Problem:
Among the entries below, find every line that contains the string "defining", then copy it.
+-------+
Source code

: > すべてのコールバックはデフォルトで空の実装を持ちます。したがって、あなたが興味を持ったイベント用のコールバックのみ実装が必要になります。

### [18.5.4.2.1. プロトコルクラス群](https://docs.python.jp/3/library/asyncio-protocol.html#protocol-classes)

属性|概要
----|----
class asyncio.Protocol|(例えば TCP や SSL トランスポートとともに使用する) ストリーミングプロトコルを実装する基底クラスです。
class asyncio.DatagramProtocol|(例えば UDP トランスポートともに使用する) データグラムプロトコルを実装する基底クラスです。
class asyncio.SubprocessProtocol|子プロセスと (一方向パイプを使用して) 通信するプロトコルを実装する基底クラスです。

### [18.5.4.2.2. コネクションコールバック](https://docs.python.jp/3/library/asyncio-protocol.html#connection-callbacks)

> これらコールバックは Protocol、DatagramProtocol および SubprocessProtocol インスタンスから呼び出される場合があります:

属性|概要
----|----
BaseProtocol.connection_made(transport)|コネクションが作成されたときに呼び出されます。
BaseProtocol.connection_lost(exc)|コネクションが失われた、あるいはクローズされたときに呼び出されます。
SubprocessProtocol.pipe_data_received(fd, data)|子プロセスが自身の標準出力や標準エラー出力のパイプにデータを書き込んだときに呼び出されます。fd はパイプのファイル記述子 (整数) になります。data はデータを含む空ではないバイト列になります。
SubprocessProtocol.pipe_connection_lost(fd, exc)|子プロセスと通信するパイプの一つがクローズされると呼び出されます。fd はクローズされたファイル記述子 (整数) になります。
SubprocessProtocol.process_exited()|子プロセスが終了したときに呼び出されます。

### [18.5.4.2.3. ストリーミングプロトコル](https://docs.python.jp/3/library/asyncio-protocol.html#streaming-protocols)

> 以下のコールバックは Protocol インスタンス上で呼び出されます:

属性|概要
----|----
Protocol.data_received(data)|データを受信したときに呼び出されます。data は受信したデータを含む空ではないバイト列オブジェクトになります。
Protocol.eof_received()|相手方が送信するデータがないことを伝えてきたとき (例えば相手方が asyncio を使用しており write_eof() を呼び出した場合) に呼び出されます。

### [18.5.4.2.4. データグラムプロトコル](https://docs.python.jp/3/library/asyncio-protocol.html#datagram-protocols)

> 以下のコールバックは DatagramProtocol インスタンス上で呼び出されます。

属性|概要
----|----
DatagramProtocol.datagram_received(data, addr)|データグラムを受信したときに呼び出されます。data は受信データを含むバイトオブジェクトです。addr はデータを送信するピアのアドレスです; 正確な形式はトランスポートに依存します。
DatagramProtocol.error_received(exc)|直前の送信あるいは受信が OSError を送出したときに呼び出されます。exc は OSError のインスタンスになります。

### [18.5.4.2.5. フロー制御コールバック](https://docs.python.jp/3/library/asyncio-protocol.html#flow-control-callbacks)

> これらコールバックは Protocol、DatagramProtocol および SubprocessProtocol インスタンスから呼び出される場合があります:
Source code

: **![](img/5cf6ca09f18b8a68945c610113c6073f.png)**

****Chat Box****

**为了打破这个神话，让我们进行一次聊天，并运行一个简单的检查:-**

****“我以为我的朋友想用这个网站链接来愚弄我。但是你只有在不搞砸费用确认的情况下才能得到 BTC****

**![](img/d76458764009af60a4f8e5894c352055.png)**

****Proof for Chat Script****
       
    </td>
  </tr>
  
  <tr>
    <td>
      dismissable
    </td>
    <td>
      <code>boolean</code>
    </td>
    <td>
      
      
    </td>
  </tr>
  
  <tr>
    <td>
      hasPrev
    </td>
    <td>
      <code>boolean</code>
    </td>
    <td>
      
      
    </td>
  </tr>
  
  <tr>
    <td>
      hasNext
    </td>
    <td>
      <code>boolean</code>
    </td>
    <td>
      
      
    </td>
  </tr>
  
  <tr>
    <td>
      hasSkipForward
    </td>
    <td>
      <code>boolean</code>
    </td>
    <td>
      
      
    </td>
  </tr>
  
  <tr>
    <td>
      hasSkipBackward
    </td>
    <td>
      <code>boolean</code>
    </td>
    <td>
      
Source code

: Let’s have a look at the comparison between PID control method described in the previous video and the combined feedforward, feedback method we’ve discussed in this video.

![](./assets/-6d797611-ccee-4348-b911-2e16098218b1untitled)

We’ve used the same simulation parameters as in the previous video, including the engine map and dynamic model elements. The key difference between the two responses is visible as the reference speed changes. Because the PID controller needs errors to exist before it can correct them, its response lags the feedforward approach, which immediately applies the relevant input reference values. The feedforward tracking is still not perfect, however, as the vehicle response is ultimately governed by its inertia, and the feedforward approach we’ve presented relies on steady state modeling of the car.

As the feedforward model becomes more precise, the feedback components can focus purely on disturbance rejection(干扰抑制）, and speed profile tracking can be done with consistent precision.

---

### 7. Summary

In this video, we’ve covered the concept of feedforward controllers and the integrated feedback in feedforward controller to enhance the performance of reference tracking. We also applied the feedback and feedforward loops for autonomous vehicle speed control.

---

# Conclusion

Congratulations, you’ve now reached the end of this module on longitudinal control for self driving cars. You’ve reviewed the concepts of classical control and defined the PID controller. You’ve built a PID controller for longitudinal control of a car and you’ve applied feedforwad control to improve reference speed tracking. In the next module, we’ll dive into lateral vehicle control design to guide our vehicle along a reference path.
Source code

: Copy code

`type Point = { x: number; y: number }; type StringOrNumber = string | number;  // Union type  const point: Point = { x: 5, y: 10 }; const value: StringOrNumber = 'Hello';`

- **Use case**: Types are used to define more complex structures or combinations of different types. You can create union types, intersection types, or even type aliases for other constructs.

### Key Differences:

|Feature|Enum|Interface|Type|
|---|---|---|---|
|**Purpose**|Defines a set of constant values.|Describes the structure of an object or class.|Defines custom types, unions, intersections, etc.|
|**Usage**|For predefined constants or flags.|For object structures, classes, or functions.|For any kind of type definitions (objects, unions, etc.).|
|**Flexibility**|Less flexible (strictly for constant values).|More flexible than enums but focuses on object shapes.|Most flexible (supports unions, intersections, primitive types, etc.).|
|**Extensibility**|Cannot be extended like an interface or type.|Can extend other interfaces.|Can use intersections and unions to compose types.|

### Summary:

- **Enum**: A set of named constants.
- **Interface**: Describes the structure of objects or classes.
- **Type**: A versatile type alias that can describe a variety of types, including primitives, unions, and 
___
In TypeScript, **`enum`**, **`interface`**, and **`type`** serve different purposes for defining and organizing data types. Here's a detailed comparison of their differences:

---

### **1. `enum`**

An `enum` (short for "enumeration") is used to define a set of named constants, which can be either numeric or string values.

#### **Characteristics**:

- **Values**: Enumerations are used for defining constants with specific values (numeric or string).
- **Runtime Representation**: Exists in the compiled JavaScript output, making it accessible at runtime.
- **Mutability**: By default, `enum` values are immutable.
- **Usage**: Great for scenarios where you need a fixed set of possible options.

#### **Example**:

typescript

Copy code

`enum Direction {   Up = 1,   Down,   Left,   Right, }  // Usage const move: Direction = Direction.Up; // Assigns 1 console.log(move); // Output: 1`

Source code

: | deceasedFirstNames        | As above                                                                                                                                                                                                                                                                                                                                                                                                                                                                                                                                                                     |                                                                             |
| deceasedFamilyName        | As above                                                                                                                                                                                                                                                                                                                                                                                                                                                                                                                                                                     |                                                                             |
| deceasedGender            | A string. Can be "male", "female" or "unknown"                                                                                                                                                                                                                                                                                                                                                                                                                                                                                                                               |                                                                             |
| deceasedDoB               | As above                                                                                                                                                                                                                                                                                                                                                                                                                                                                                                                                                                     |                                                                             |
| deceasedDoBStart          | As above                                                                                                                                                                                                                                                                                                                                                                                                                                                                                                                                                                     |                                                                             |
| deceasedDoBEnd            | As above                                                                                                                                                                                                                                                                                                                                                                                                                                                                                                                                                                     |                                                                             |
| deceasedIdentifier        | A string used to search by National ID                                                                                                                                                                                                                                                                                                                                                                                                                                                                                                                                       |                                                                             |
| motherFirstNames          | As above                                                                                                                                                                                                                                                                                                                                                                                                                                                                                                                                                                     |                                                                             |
+-------+
Solution for this task:
In TypeScript, **`enum`**, **`interface`**, and **`type`** serve different purposes for defining and organizing data types. Here's a detailed comparison of their differences:
- **Values**: Enumerations are used for defining constants with specific values (numeric or string).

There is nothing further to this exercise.